**Passage shown:**
But Johnson has always had that kind of effect on me ever since I heard Fruit Bats’ second album 2003’s Mouthfuls for the first time. Being able to immerse myself in what the band has jokingly referred to as “rustic pop” was such a thrill (I’m partial to “bootgazer,” myself). Although Fruit Bats has a revolving line-up, the current live band is pretty stellar: Kevin Barker on guitar, David Dawda on bass, drummer Brian Kantor and Garth Klippert working the keys (side note: Klippert is also in a band called Old Light which you should look up.)

**Provided data:**
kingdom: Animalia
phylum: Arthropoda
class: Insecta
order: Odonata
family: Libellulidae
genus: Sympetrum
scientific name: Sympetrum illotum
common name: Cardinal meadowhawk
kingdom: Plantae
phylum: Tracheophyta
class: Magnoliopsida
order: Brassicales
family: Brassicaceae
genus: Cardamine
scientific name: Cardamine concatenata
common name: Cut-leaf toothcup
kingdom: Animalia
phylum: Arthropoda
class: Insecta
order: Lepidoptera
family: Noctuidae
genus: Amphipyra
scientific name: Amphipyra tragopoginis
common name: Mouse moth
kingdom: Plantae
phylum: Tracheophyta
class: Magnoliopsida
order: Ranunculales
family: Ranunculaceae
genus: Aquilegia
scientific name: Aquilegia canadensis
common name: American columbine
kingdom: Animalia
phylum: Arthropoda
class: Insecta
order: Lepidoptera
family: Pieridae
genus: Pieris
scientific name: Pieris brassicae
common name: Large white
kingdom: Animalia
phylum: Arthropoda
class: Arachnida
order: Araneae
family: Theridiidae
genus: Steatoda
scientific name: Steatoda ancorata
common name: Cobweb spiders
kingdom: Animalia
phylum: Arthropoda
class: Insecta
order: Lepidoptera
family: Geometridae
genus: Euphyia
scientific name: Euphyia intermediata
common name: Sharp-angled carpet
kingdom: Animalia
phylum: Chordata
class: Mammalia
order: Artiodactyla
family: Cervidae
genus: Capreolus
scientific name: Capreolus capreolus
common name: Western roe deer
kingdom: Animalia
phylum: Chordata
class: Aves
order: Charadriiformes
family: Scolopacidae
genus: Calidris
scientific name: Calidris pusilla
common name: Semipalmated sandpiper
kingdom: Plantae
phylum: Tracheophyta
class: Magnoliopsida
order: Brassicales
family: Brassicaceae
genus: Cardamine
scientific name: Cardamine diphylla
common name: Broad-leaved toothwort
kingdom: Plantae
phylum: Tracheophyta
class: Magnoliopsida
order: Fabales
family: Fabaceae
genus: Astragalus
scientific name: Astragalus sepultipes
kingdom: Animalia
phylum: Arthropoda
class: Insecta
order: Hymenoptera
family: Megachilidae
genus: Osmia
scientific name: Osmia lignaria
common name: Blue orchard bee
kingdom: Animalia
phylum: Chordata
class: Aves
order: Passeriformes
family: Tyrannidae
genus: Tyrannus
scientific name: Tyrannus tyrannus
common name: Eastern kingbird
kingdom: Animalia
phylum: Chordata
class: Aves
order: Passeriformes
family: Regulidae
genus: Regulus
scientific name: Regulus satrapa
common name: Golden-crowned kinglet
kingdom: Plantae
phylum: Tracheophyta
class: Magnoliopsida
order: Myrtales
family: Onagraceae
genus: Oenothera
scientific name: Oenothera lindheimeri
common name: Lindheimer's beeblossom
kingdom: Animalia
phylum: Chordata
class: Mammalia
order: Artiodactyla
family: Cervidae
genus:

**Work to do:**
a - According to the Fruit Bats passage, in what year did the album Mouthfuls come out?
b - Do these statements agree with the Fruit Bats passage? Answer yes or no for each and quote the deciding words. (i) Mouthfuls was the band's second album. (ii) The writer prefers the label "rustic pop." (iii) Brian Kantor plays guitar in the current live band.
c - Who are the members of the current live band named in the Fruit Bats passage, and what does each play?

**Task-by-task outputs:**
a - 2003

b -
(i) Yes: "Fruit Bats’ second album 2003’s Mouthfuls"
(ii) No: "I’m partial to “bootgazer,” myself"
(iii) No: "Kevin Barker on guitar" and "drummer Brian Kantor"

c -
- Kevin Barker: guitar
- David Dawda: bass
- Brian Kantor: drums
- Garth Klippert: keys